The Bible promises blessings to those who wait upon the Lord. Isaiah 40:31 says, “...those who wait for the LORD will gain new strength; they will mount up with wings as eagles, they will run and not get tired, they will walk and not become weary.” I don’t know about you, but that sounds good to me. I love the idea of gaining new strength, since so often I feel weak. And soaring on wings as eagles? That sounds awesome! The only thing we have to do is wait upon the Lord.
This is where it gets tough, because the Bible says God’s ways are not our ways, nor His thoughts our thoughts (Isaiah 55:8), which means God’s timing is not always our timing.
Let me illustrate. My wife and I were living in southern California a few years back. We loved living in the San Gabriel Valley, but we had a desire to move back to the Northwest, where my wife is from. Both of us prayed about it for a long time, and individually, we both sensed that God was releasing us to do so. Immediately I started making connections with people I knew up north and started putting my resume out. In the next few weeks, I already had a few possibilities lined up, and one church already wanted me to come and preach. But we saw all of those leads come to a dead end - one by one. As a matter of fact, over the next several months, 3 different times, I applied for a job and it came down to me and one other person - and you know what happened? They gave the job to the other person.
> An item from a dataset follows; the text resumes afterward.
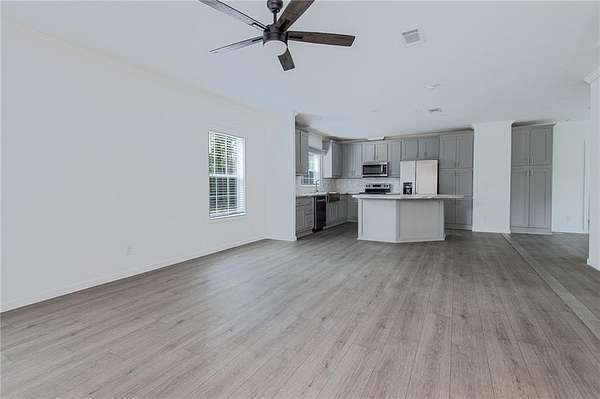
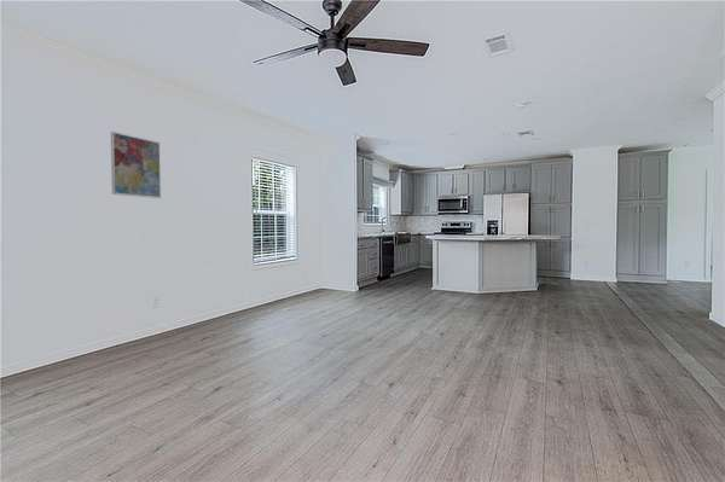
+ wall art [110,130,162,199]
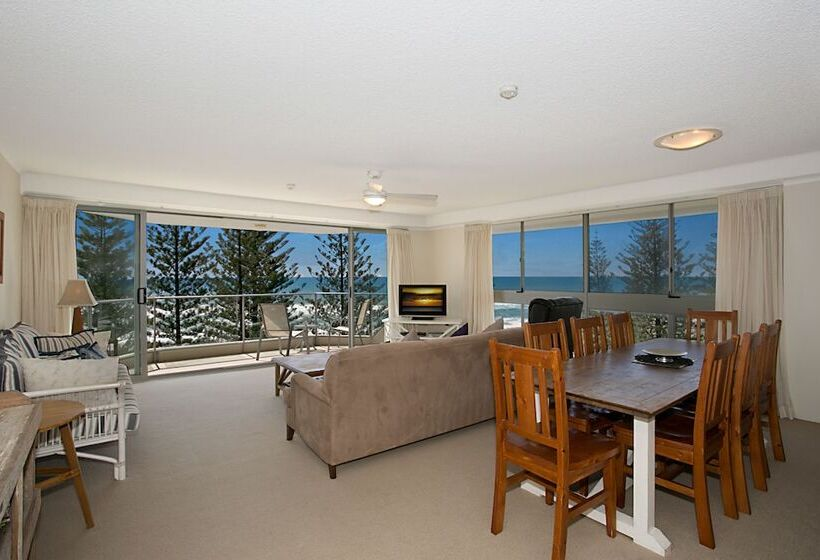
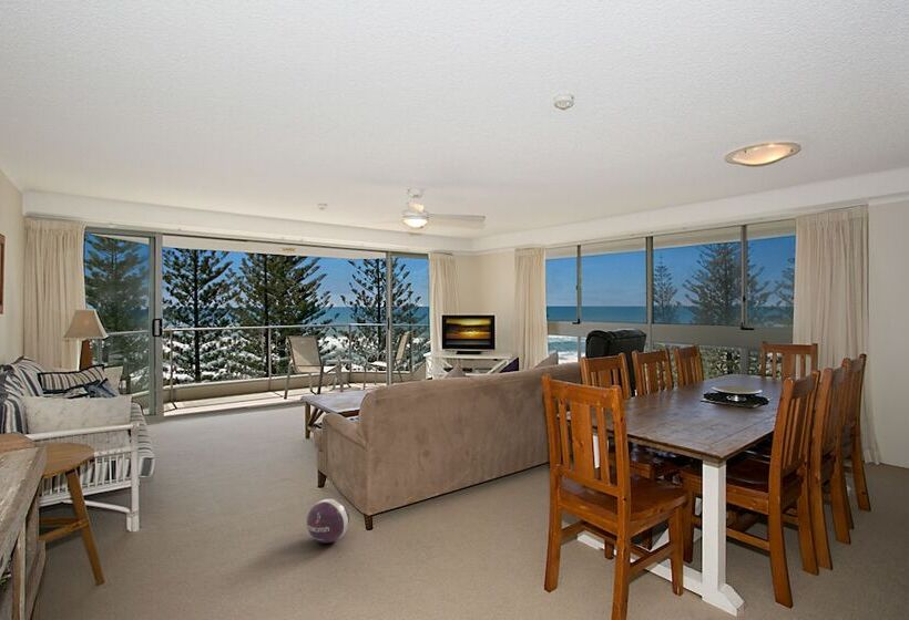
+ ball [306,497,350,544]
Nine months later, we were still in SoCal, and our faith was starting to sink. We couldn’t understand. God said that He had released us to move, but He hadn’t opened the door so we could walk through it. People would try to reassure us by saying, “You’re in the waiting room, hang in there, God’s got something good waiting for you.” Deep down inside, we knew it was true, but we were having a difficult time believing.
It’s often in this time of persistent waiting that God’s people jump ship. Abraham and Sarah took things into their own hands and made a decision to conceive a child with Sarah’s handmaid Haggar. WIth his enemy breathing down his neck and his troops fleeing, Saul chose to take on the role of priest and offer a sacrifice to bless his army. My wife and I were tempted to give up on our dream, and accept that we hadn’t heard from the Lord.
In these times, we must be careful to avoid falling into the precipice of unbelief. There were many times I didn’t feel like talking to God, but I was still faithful to spend time in His Word. In those devotional times, God would remind me again and again that He was more than faithful to keep His promises. God even brought people into our lives that had a similar testimony of God testing them, only to have God show up in amazing ways.
And of course, in His timing, that’s exactly what God did with us: He opened the door for us to move to Oregon.
Now, as we look back at that year in hindsight, we can’t believe that we struggled so much to trust God. But being in the rescue boat offers a different emotional outlook than struggling to keep your nose above water as you’re looking for that lifeline. But it’s in that time of struggle that God builds expectation in us, and it’s in that time of waiting that He wants us to cry out to Him again and again and again. James 1 says, “Consider it pure joy when you face trials of many kinds...” I think all of us would say waiting upon God for something feels like a trial. But it goes on to say, “...the testing of your faith builds perseverance, and perseverance must finish its work in you so that you may be mature and complete, not lacking anything.”
Sometimes we forget that the whole goal of God’s work in us is that we would become the radiance of His glory, which we do when we live a life of dependence on Him. We are shortsighted. We just want to get out of the waiting room. But His goal is to have a strong, intimate relationship with us - one in which we willingly pursue Him, especially in trying times; one that’s not built on coercion or even duty, but free will.
It’s in that time of waiting that we come to develop a different outlook - an outlook that recognizes that it’s not the gift that ultimately fulfills, but the Giver.